Fr. Lazarus El Anthony

I stumbled across this outstanding footage of modern-day hermit Fr. Lazarus El Anthony, a coptic monk living in a cave in the Egyptian desert. I call it “footage” rather than a documentary because this appears to be a serialized interview filmed for coptic religious classes. However, there is a documentary about this monk, The Last Anchorite, but it’s not available on netflix.

This lengthy interview is worth watching regardless of your religious persuasion or lack thereof. Fr. Lazarus spins a fascinating tale of going from marxist, atheist academic to desert dwelling coptic monk. After the devastating death of his mother he reads Thomas Merton’s The Seven Storey Mountain and decides that if monastery life brought Merton peace, it might bring him peace. So he phones the local Catholic monastery, is asked if he’s Catholic (no) or if he was recommended by a priest (no). The monastery hangs up on him. Then he calls a local orthodox monastery, but I will leave the remainder of the story for you to watch.

This is a playlist of 12 videos; it has an annoying insignia superimposed over it, but since the film is simply Fr. Lazarus talking, you could minimize it and just listen to audio. His relaxed, friendly demeanor and vast intellect are engaging; I felt I was listening to a close friend rather than a desert recluse worlds apart. Despite being Australian, he speaks with an odd sounding Egyptian accent. I noticed the same phenomena in Hippie Masala, where the European gurus spoke English with a Hindi accent. I guess if you live in an area long enough you eventually start speaking like those around you.

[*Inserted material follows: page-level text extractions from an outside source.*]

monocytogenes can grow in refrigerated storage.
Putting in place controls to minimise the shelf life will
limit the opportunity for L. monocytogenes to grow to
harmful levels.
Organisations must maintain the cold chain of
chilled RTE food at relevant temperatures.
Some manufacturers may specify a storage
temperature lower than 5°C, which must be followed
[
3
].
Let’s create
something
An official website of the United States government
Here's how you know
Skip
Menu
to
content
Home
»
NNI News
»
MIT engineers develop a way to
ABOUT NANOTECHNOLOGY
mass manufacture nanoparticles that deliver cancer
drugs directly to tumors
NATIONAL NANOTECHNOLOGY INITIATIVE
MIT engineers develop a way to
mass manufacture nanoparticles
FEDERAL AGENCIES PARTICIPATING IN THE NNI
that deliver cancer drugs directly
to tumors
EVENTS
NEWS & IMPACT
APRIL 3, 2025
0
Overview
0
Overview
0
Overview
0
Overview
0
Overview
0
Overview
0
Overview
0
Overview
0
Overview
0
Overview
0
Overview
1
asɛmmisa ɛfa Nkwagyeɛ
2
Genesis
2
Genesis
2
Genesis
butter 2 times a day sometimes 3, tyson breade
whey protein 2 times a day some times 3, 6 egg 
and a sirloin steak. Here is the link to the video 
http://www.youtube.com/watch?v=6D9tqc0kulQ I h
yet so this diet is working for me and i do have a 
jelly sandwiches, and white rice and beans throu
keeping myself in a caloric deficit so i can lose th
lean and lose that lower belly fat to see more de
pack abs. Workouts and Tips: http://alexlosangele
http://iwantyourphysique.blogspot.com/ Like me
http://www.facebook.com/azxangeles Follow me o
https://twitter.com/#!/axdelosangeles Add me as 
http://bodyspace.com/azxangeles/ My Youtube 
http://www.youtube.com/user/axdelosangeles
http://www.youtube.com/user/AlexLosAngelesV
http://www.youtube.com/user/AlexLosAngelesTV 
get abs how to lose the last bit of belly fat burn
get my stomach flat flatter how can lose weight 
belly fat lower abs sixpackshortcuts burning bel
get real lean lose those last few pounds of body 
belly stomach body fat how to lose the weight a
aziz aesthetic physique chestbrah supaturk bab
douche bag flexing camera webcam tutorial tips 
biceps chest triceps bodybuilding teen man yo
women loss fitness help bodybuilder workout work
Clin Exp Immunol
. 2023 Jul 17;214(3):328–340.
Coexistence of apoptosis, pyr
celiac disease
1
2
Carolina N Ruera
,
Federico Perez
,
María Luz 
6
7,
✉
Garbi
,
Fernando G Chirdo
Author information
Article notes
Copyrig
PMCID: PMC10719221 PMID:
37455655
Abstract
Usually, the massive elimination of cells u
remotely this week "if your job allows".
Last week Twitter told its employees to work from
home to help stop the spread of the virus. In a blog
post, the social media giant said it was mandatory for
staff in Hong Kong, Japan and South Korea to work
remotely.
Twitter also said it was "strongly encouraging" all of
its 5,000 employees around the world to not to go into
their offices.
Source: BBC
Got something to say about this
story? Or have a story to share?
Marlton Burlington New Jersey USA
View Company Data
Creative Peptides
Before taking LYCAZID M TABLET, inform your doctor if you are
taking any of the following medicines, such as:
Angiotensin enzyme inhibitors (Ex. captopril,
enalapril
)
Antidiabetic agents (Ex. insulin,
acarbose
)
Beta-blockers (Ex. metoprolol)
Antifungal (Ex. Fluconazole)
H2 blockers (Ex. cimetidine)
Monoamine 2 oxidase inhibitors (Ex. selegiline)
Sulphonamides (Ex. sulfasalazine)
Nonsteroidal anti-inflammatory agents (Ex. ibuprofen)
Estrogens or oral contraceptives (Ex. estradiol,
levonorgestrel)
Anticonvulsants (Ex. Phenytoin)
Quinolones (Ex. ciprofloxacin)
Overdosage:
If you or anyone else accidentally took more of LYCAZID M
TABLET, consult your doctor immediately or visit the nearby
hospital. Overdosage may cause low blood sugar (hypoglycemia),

The Coptic Christians Fr. Lazarus joins are the same minority group being persecuted in the aftermath of the Arab Spring. I was left wondering, while watching him speak, what has become of the ascetic, as I know more than one monastery and countless churches were destroyed by muslims. The fifth century Berber siege of Scetis (Skete, or Wadi El Natrun), where the original desert fathers dwelt, comes to mind as a haunting historical forerunner to the events of today.